■ Document text ■
HUMA 1301: Making Connections Assignment Instructions

Making Connections Assignment Instructions

Overview:
This assignment allows students to explore great works from different cultures throughout history and discuss their relevance and impact. 

Prepare:
On Blackboard, go to Assignments → Making Connections. Scroll down to Making Connections Guidelines, which takes you to the website. Scroll down past the map to see the topic list for Unit 1. Review the list of approved topics for Making Connections, and choose a topic. Sign up on the Google Doc linked on Blackboard under Assignments --> Making Connections, and be sure that no other student has signed up for this topic. All of the topics are researchable, and no matter how much you “know” ahead of time or not, you’ll learn a lot as you work through the steps.

Complete the Assignment:
Working with your professor and a librarian for guidance, research your topic and develop your answers to the prompts below. When you are ready to start preparing your presentation slides, be sure you have your sources handy, as well as notes tracking relevant content from each one. You should have at least three sources, preferably academic sources found using the ACC Library databases. Tourism websites and history.com, study.com, etc. are not considered academic sources.
 
Open the Making Connections Template (available in PPT and Google Slides formats in Assignments→ Making Connections) and prepare five total slides to accompany your oral presentation of approximately 4-6 minutes total. Throughout your presentation, your narration should include additional information about the work in your own words, not just the data on your slides. The slides are a jumping off point for your analysis and insights.

■ To do ■
Write out the assignment instructions word for word, everything from "HUMA 1301: Making" down to "relevance and impact.". Work from the assignment instructions alone.

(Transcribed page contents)
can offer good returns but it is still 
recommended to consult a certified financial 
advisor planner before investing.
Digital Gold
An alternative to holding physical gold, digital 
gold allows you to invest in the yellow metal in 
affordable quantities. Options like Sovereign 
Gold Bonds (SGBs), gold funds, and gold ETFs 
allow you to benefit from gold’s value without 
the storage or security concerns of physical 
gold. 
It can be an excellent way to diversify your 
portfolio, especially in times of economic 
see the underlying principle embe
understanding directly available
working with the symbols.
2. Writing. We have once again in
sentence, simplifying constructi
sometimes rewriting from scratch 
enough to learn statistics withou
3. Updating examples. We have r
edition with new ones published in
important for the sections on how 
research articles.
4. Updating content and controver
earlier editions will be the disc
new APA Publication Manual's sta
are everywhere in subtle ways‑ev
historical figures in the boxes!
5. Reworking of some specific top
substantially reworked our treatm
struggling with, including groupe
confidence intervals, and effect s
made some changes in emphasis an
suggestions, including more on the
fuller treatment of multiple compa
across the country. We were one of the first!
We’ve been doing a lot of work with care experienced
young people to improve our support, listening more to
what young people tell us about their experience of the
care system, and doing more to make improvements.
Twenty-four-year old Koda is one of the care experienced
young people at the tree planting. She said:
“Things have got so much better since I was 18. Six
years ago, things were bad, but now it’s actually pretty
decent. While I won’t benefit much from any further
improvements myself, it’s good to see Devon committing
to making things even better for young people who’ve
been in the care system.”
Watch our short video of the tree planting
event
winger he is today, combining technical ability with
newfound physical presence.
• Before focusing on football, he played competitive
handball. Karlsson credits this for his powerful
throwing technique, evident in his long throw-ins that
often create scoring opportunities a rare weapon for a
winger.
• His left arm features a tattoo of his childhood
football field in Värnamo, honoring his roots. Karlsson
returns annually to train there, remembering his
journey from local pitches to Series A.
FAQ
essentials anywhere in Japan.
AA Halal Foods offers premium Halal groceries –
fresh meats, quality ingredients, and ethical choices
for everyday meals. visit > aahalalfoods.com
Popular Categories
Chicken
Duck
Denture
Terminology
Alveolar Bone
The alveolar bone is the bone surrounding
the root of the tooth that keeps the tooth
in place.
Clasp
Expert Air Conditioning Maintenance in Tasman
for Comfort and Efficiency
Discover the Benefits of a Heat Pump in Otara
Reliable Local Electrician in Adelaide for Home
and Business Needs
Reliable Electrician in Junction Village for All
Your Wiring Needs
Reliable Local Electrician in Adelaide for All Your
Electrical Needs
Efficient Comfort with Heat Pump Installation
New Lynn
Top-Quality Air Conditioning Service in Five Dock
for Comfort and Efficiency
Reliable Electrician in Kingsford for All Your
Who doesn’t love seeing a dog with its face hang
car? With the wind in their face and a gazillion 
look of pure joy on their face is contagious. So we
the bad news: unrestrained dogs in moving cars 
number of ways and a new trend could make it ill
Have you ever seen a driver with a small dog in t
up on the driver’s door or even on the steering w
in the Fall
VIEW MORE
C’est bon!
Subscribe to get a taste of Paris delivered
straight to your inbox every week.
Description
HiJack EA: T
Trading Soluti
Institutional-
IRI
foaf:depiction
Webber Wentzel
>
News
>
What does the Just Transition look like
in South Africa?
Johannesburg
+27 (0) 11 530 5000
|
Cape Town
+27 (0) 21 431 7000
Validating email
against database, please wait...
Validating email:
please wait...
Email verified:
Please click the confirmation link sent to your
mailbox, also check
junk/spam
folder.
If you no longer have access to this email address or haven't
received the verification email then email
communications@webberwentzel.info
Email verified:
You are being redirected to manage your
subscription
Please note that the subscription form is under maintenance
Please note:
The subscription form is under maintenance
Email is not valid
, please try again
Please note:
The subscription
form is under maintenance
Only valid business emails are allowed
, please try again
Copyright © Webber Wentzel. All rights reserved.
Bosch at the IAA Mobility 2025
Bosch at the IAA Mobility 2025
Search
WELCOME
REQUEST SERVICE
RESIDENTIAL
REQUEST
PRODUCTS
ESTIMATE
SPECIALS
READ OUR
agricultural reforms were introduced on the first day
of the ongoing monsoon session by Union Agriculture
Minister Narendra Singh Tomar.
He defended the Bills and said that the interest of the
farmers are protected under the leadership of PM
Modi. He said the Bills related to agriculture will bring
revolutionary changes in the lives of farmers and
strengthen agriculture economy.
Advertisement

■ Problem solution ■
HUMA 1301: Making Connections Assignment Instructions

Making Connections Assignment Instructions

Overview:
This assignment allows students to explore great works from different cultures throughout history and discuss their relevance and impact.